(Saved data entries)
■ ■ ■ ■ ■ ■ ■

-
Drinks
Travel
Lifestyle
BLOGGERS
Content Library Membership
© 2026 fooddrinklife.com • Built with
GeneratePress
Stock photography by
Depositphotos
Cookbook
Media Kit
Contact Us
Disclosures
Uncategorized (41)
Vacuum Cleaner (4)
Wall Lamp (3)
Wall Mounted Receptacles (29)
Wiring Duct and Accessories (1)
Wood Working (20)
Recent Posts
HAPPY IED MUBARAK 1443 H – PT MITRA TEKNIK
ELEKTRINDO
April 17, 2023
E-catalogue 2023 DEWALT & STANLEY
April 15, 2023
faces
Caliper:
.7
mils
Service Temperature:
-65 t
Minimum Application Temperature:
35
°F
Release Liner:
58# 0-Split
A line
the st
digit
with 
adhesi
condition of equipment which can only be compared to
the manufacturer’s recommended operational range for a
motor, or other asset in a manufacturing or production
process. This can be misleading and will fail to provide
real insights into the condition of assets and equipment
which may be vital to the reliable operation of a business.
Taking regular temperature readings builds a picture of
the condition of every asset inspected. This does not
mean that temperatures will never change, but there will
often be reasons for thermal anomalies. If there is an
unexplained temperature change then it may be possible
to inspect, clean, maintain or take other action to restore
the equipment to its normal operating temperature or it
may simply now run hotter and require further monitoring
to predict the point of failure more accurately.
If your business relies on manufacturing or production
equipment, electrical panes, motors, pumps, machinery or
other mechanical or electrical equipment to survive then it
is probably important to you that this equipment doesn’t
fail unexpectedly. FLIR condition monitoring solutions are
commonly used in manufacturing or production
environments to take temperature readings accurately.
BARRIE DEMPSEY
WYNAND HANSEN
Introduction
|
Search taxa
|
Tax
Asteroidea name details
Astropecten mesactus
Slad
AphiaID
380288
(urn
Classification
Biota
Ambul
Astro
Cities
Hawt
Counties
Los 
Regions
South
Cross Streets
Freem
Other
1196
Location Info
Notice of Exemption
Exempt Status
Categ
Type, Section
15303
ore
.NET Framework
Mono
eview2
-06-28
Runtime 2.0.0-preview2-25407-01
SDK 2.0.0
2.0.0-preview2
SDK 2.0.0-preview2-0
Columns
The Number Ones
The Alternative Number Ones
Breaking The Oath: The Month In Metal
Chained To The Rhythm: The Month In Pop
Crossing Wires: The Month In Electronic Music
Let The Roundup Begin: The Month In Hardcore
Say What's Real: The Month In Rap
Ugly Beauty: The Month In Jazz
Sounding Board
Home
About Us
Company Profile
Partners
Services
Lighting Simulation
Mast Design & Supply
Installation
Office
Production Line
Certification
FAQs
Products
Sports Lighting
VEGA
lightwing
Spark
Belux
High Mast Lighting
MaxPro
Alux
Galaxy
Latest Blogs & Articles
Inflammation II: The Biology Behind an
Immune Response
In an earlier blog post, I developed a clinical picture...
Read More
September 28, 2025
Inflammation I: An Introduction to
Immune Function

■ ■ ■ ■ ■ ■ ■

* What is required
How many of the lines above hold the word "with"? State that number and nothing else.

* Task response
2